The influenza epidemic in Norfolk, Virginia mirrored the experience of the epidemic in the country at large. Norfolk was particularly vulnerable because of a marked increase in population. Troops and shipyard workers mobilized for the war effort had flooded the area. Norfolk's population had grown from approximately 94,000 persons in the fall of 1916 to 136,500 the following fall. Close quarters aided the spread of the infectious disease and infrastructure and public services could not satisfy the growing demands placed on them.

By 3 October of 1918, the Spanish Influenza had reached grave proportions in Norfolk. The health commissioner ordered all schools and picture theaters closed to try to stem the spread of the disease. Public dancing was banned, dance halls closed and places of worship were requested to discontinue services, which they did. Norfolk's four hospitals were taxed beyond capacity. By 5 October, when Health Commissioner Powhatan W. Schenk ordered that the Taylor school be open as an emergency hospital, the number of official cases was 1,414 and the deaths were 25. Red Cross nurses were requested from Washington but were unavailable having been pressed into service in Washington where the flu was raging. The health commissioner canvassed the city for cots at the makeshift hospital.

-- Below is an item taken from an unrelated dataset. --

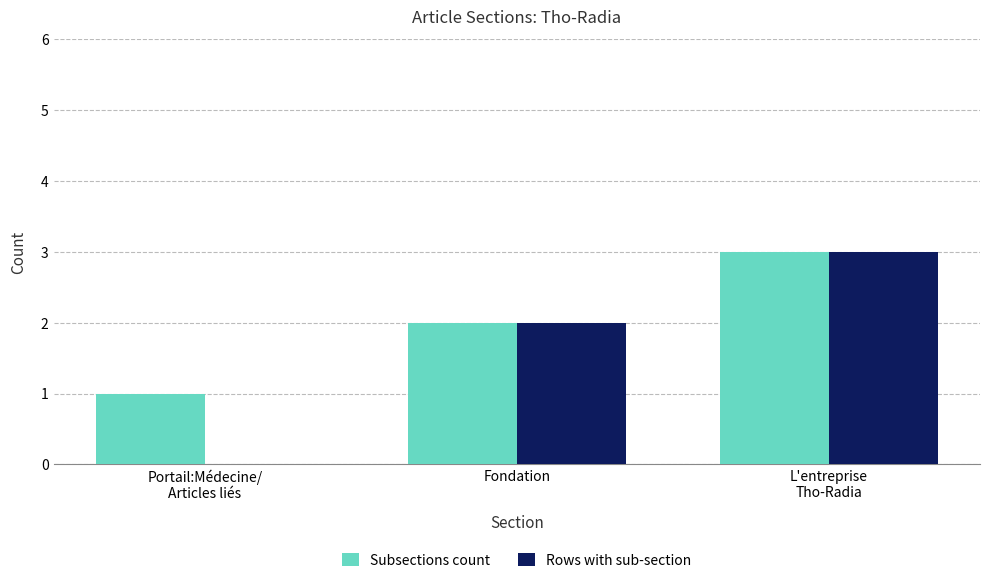

What is the highest value of the Subsections count series?

3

Most of the patients housed at Taylor were indigent and could not be cared for in local hospitals. The Red Cross installed beds in six of the classrooms on the first floor and a morgue in two classrooms. Members of the PTA prepared food for the sick in the basement lunchroom.

The influenza epidemic left Norfolk as quickly as it had arrived. Between 28 September and 4 November 1917, 562 Norfolk citizens had died. There were 1,025 official reported cases with the unofficial tally much higher.

During the 1960's, Taylor School was designated an emergency fallout shelter by the Civil Defense Agency. The school was provided with supplies to support three hundred eighty-two people for one week. During the Cuban Missile Crisis, an emergency truckload of food was delivered to the school.